The report examines nine violations and outlines the responsibility the company had for those items. It notes that the company had switched to assessing larger portions of the pipeline instead of smaller segments, which delayed the results of the integrity assessments and took longer than the agency allows.
In addition to the $2,630,400 penalty, the order also requires the company to update the methods it uses to assess the pipeline to better identify those lines that are more susceptible to seam failures. A 22-foot seam in the Pegasus pipeline ruptured to cause the 2013 spill.
"ExxonMobil Pipeline Company has received and is evaluating its options with respect to PHMSA's final order for the 2013 Mayflower incident," ExxonMobil spokesman Christian Flathman wrote in an emailed response to The Associated Press.
The report says the company argued that the agency couldn't issue a civil penalty and that if it did, the amount should be capped at a much lower amount because some of the nine violations fell under the same regulation.
In August, a federal judge approved a $5 million settlement agreement among the pipeline operator, the state of Arkansas and the federal government. ExxonMobil agreed to pay $3.19 million to the federal government and nearly $1.9 million in fines, fees and other payments to Arkansas.
The order Thursday says the company must also work out procedures to better train those involved in risk assessments of pipelines to err on more conservative estimates. The company must also maintain the required schedule of inspections, use qualified personnel to conduct the assessments and identify methods to make sure identified threats are not discounted.

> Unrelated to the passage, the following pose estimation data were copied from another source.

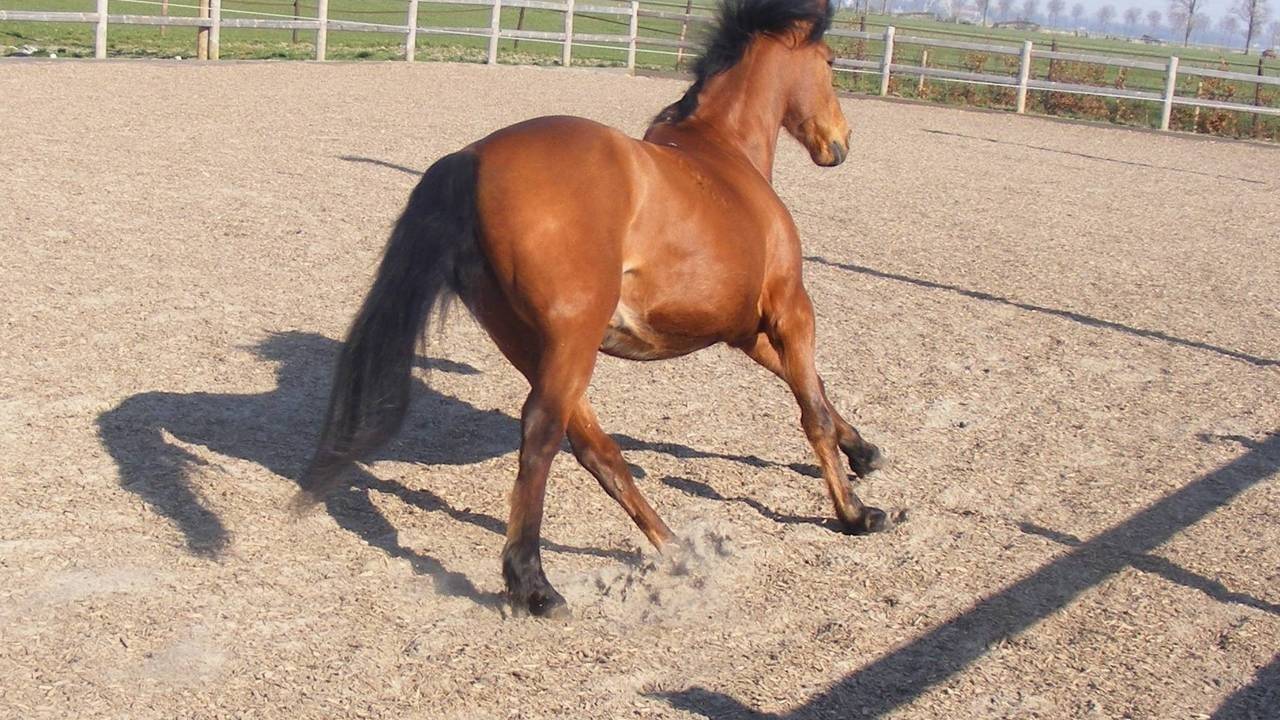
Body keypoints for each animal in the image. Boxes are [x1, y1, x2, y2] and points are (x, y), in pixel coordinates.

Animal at [295, 0, 890, 619]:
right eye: (830, 62)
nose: (840, 141)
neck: (727, 157)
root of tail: (472, 157)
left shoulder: (745, 328)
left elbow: (810, 385)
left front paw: (865, 452)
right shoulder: (790, 307)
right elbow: (811, 409)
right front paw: (855, 512)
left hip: (533, 343)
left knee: (593, 447)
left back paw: (675, 547)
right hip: (572, 339)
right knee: (542, 434)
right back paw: (534, 584)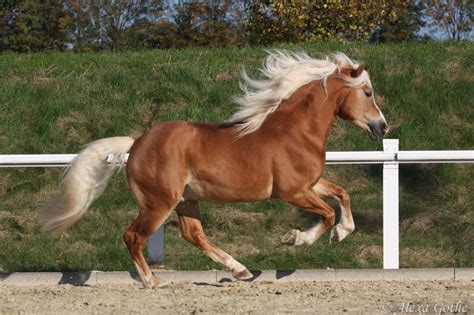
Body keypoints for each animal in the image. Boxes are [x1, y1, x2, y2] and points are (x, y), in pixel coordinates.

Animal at [40, 50, 388, 288]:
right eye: (368, 93)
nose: (382, 127)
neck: (294, 130)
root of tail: (137, 142)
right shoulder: (292, 191)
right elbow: (327, 214)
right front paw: (296, 238)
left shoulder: (310, 184)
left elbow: (342, 194)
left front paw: (342, 233)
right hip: (158, 202)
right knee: (133, 235)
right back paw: (152, 281)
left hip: (186, 200)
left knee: (193, 234)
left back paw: (240, 269)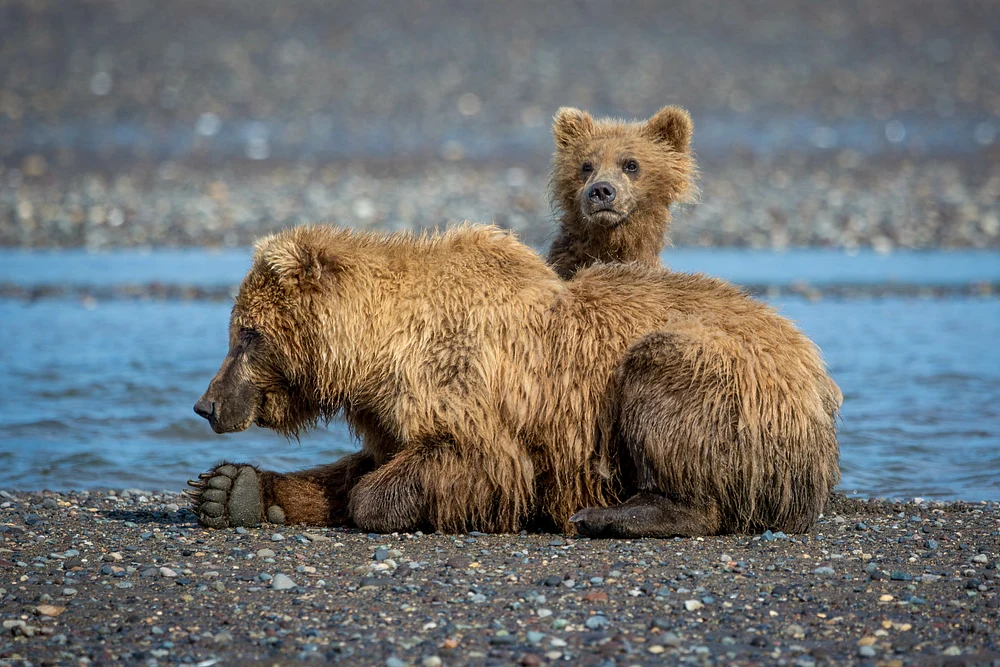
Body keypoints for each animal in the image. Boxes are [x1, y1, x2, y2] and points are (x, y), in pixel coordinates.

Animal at [188, 224, 841, 538]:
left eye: (246, 334)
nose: (206, 405)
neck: (378, 352)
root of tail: (820, 379)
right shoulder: (389, 410)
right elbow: (363, 463)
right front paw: (232, 490)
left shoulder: (472, 388)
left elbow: (471, 462)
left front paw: (373, 502)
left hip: (731, 383)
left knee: (665, 380)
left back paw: (615, 515)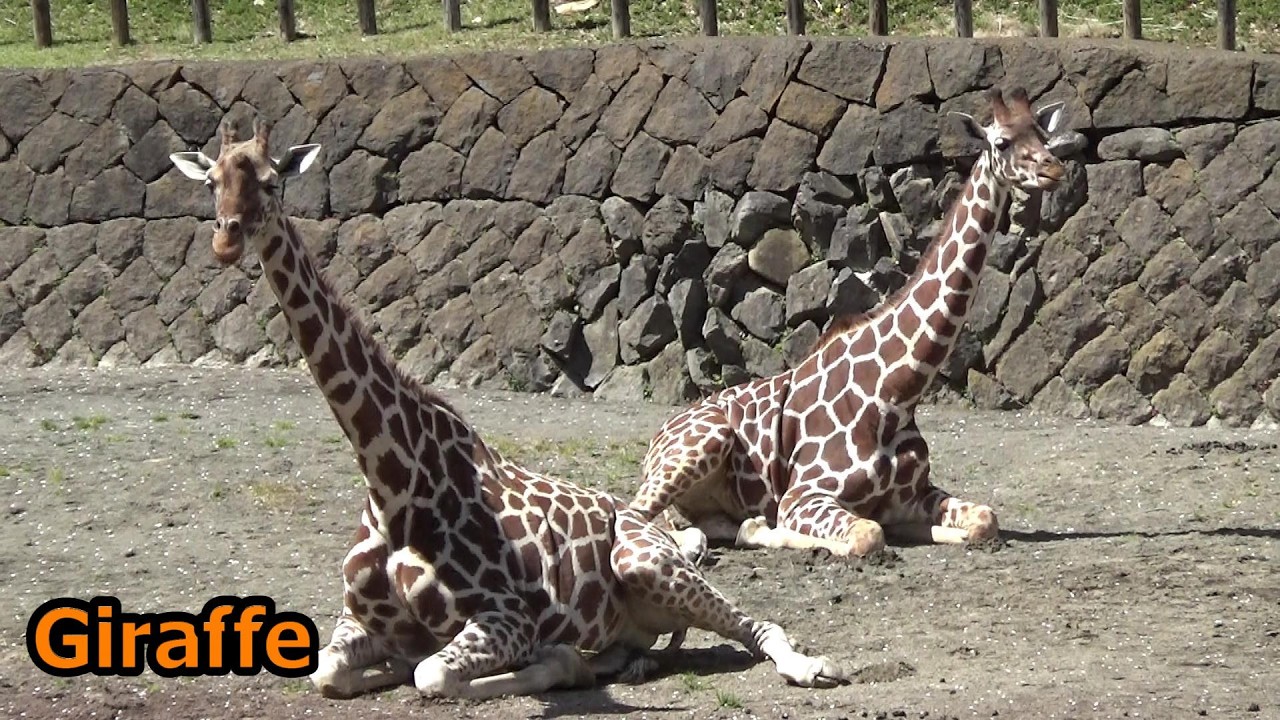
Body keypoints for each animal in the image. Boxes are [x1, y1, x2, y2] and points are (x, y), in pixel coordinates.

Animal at [168, 117, 847, 700]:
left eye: (271, 180)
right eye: (211, 181)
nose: (226, 238)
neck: (391, 479)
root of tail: (647, 522)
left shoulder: (506, 615)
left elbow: (433, 675)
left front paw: (545, 660)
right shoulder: (358, 622)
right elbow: (330, 672)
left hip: (646, 559)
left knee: (758, 626)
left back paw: (812, 665)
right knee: (649, 642)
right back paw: (623, 658)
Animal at [628, 87, 1069, 559]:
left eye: (1043, 135)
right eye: (1001, 142)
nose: (1054, 168)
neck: (897, 392)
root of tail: (656, 437)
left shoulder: (914, 494)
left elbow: (986, 519)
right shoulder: (804, 494)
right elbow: (867, 535)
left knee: (706, 525)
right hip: (703, 443)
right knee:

Most of the requirements have a timeline of between 30 and 150 days to be completed under the order. The agency noted that if the company is not granted an extension, additional civil fines of up to $200,000 per each unmet requirement per day can be issued.
The company has 20 days to remit the $2.6 million civil penalty under the order.
The report says the agency took into consideration the history of ExxonMobil Pipeline Company's prior offenses, noting there were 12 offenses in the last five years.